— Information shown —
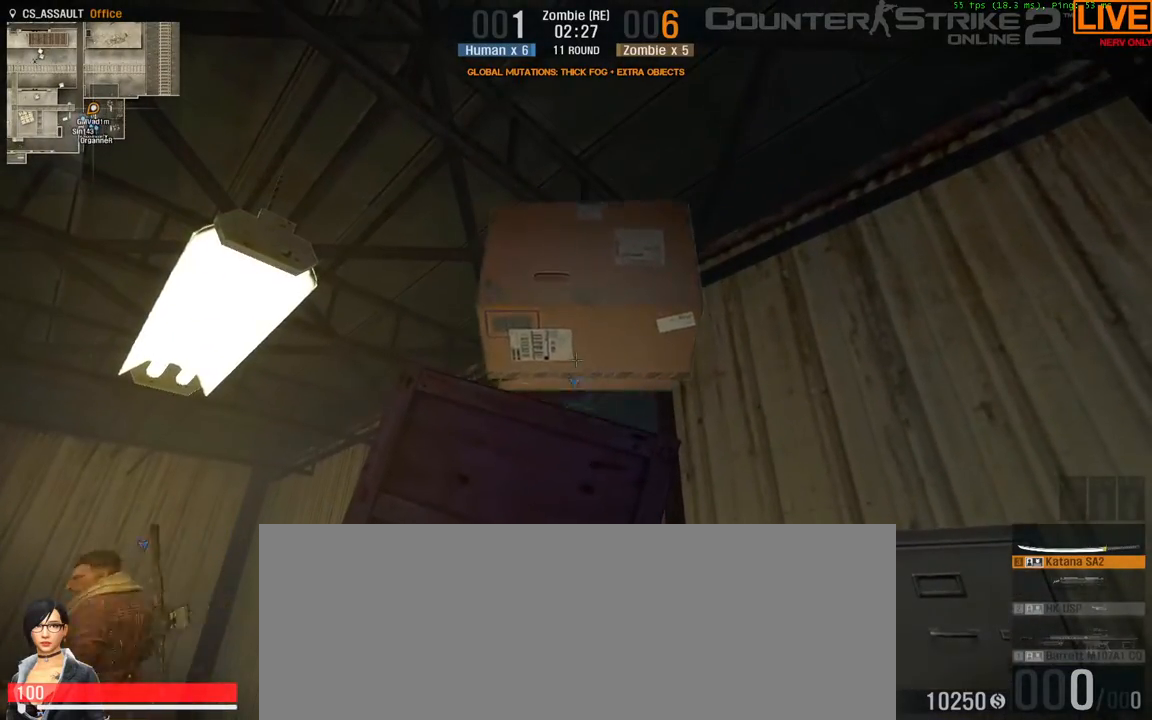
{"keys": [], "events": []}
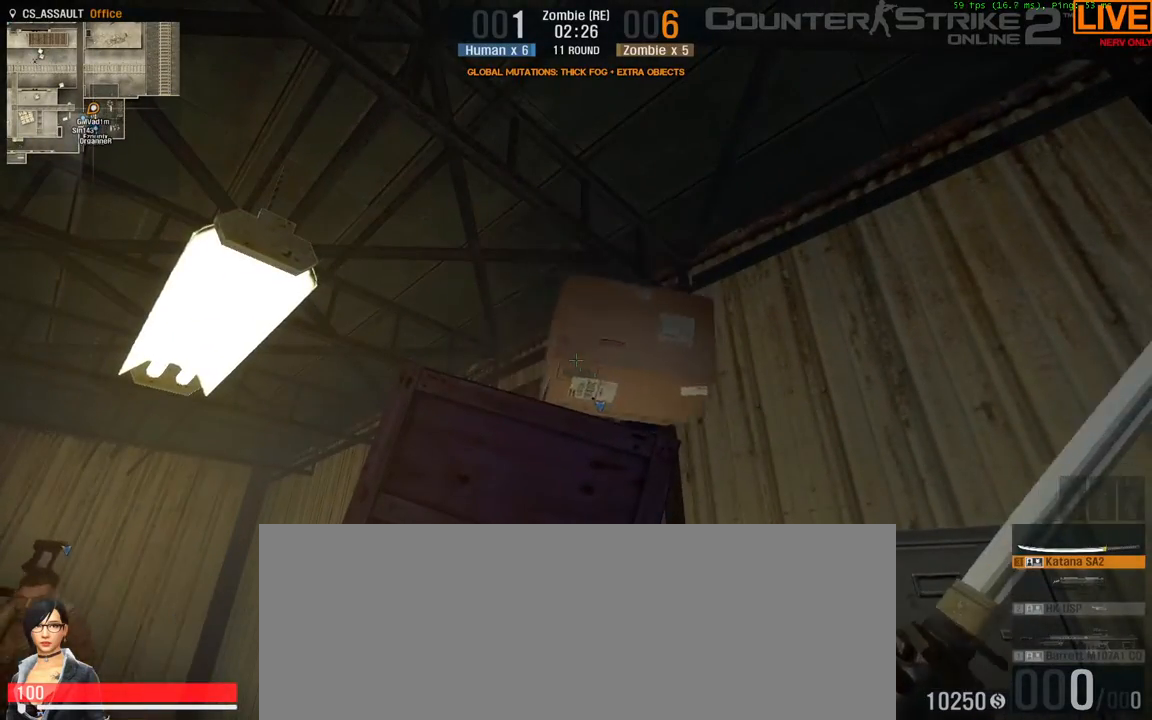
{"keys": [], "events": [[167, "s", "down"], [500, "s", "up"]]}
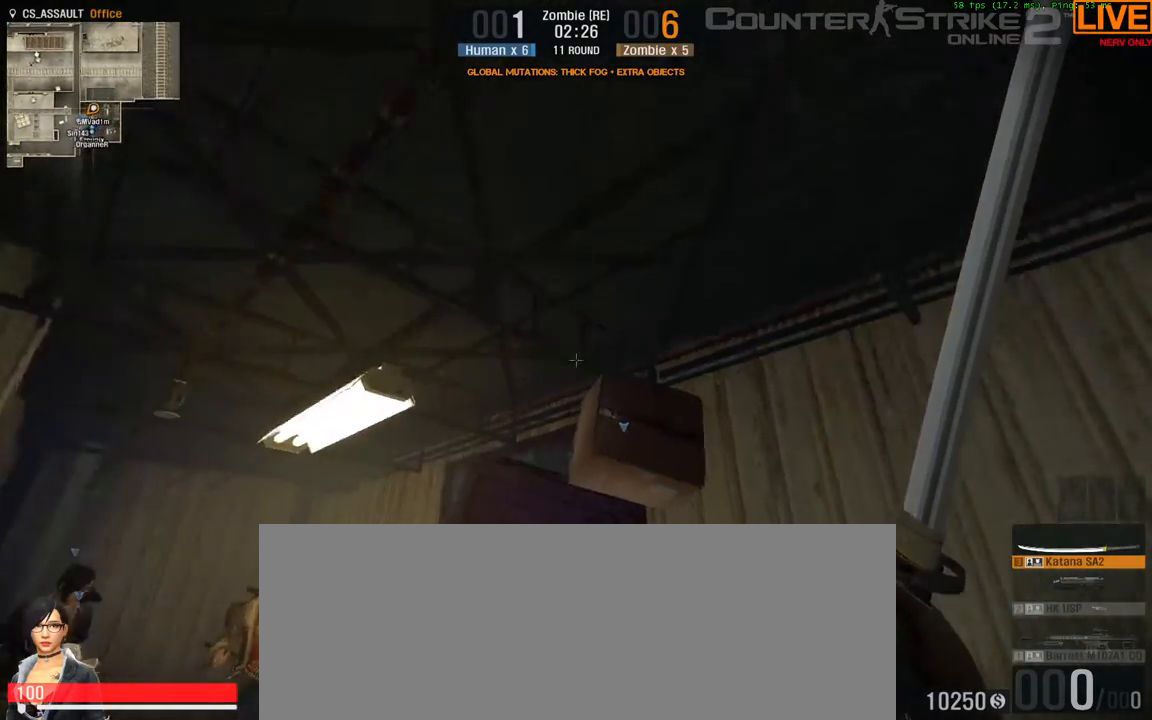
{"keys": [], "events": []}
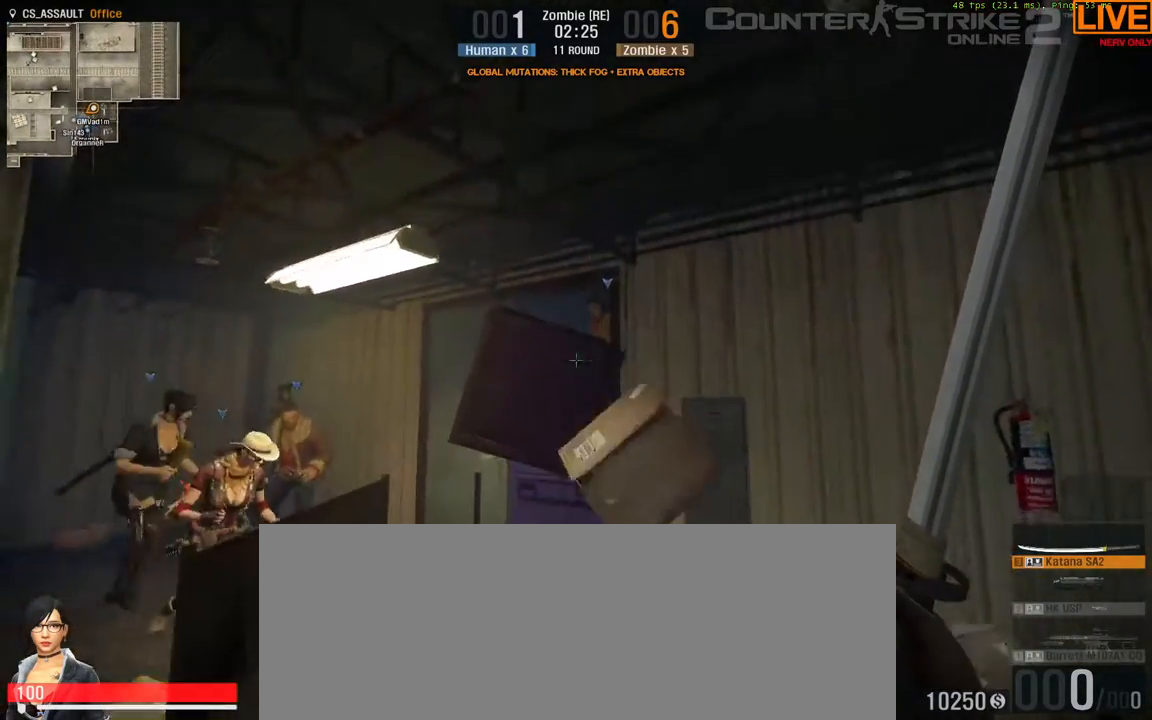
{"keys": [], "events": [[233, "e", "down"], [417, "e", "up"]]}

— Prompt —
Which lines in the listing above hold the word "down"? Show each of them.

— Response box —
{"keys": [], "events": [[167, "s", "down"], [500, "s", "up"]]}
{"keys": [], "events": [[233, "e", "down"], [417, "e", "up"]]}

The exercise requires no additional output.